This is the last transcript between Siri and me before she met her untimely demise.
Me: Siri, please give me a list of kayak rentals in the Gulf of Mexico.
Siri: Of course, Gorgeous. I have found three locations very close to you.
2 hours later.
Me: Siri, weather report for Cape Haze, Florida.
Siri: Looks gorgeous, Gorgeous.
Me: You’re really helpful today. I may just buy you an Otterbox as a little present. I might even forgive you for trying to kill me with your piss-poor driving directions to get here.
Siri: Can you repeat that, I didn’t quite catch that, Gorgeous.
Me: Never mind. Call me, “Ismael.”
30 minutes later along the peaceful bay.
Siri: Ismael, a manatee can weigh up to 3500 pounds.
Siri: Ismael, here are 10 recipes for pecan-encrusted snook I found on the web.
Siri: Ishmael, I have texted your message, “Fire up the blender,” to your husband.
42 minutes later.
Me: Siri, what is a “black mangrove?”
Me: Siri, can you pinpoint an alternative route to “Hidden Lake” other than this ominous-looking swamp path?
Me: Siri, look up, “black mangrove+things that can kill me.”
Me: Siri, call me, “Indiana Effing Jones.”
2.5 minutes later.
Siri: Indiana Effing Jones, here is an image of the “Black mangrove crab.” I did not find any results for “super spider tarantula looking monsters or some shit like that.”
Siri: I have texted your message, “AAAAARRGGGGG! OMG! OMG!” to your husband, Indiana Effing Jones.
Siri: I’m sorry, I don’t understand, “WTF?” Would you like me to do a web search for you?
Siri: Are you crying, Indiana Effing Jones?
30 seconds later…
Me: Breathless. Siri, look up “air rescues from black mangroves of death.” And call me, Goddamn Harry Potter.
Siri: I found no such results. Do you want me to post that last picture to Instagram?
Me: The one of me crying in front of that black widow/Loch Ness nest? No thanks. My hand was shaking too hard to be in focus anyway.
Siri: Goddamn Harry Potter, don’t you think you’re over-reacting? They are non-poisonous sea crabs 2 centimeters in diameter.
Me: Your measurement app is broken—they’re freaking gigantic monsters of death. Besides, I didn’t ask for your opinion, so hush. They’ll hear you and I think I see daylight up there from this terror tunnel.
Siri: Goddamn Harry Potter, would you like for me to check in on Foursquare to “The 10th Circle of Hell?”
Me: No, I want you to give me instructions on what do if your kayak capsizes. And call me Peter Parker.
At this moment, the billions of terrifying arachnid crustaceans begin to descend in what I can only assume as an unprovoked attack. Oars are flying, screams are heard clear down to the Keys, and one yellow kayak and all its passengers and cargo flip over in the brackish mangrove water.
Including one iPhone housing the irrepressible Siri protected only by a flimsy and ill-zipped sandwich bag.
I retrieve her from the bottom of the sea. The baggie is no defense against saltwater, giant spider crab monsters, and feet stomping all over her trying to get the icky off. She sputters. She reboots. Her flash is on and won’t shut off, like an eternal wink.

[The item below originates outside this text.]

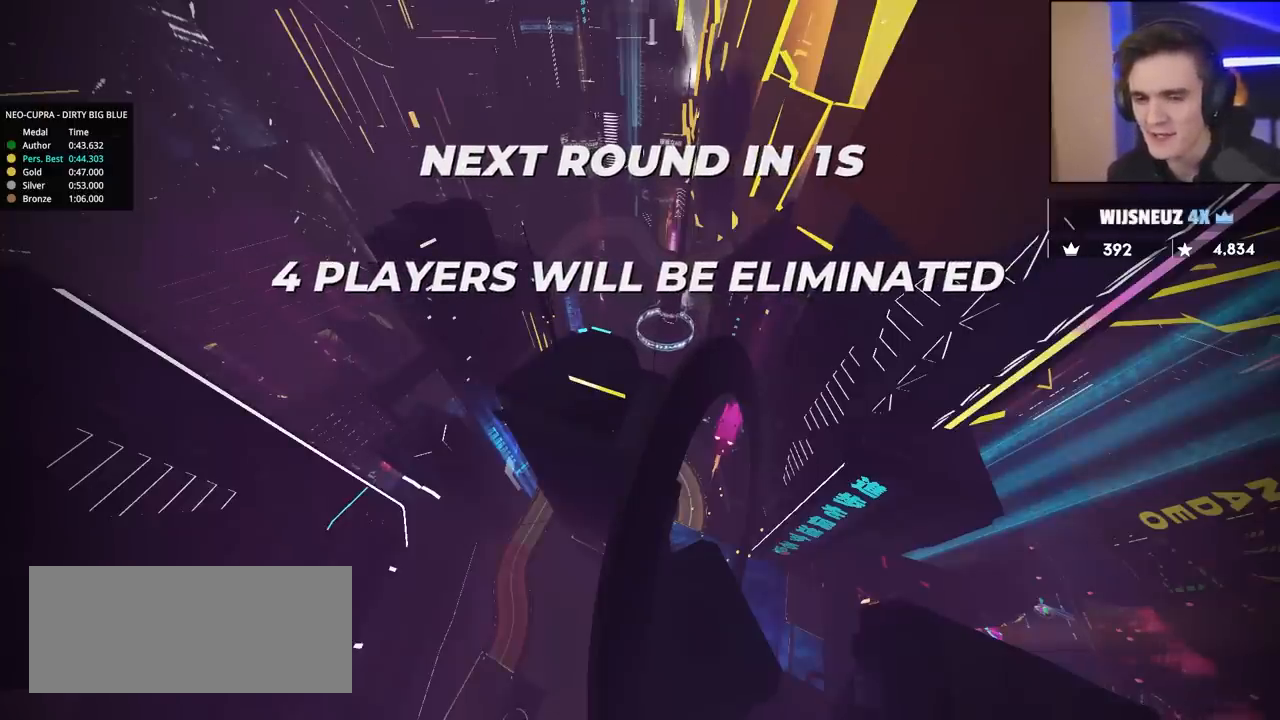
{"keys": ["up"], "events": []}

We make our way out of the nightmare cove of doom, but no one speaks. We’ve all been changed by the horror. When we finally make it to the dock, Siri’s light remains on, but it is clear she has little left. Her speaker has been submerged, but I hear a faint crackle.
I press my ear closer, trying to decipher her last words.
First Mate: What did she say?
Me: It was either, “Open the pod doors, Hal,” or “I’ve found the door to hell.”
We nod. Remove our caps and have a moment of silence. I look at the water-logged screen one last time.
Me: Either way, she just gave me the wrong directions to the Apple Store and liked The Deadliest Catch Facebook page.
R.I.P Siri. Had I known the OtterBox literally protected you from otters and other water creatures, I would have invested in one sooner.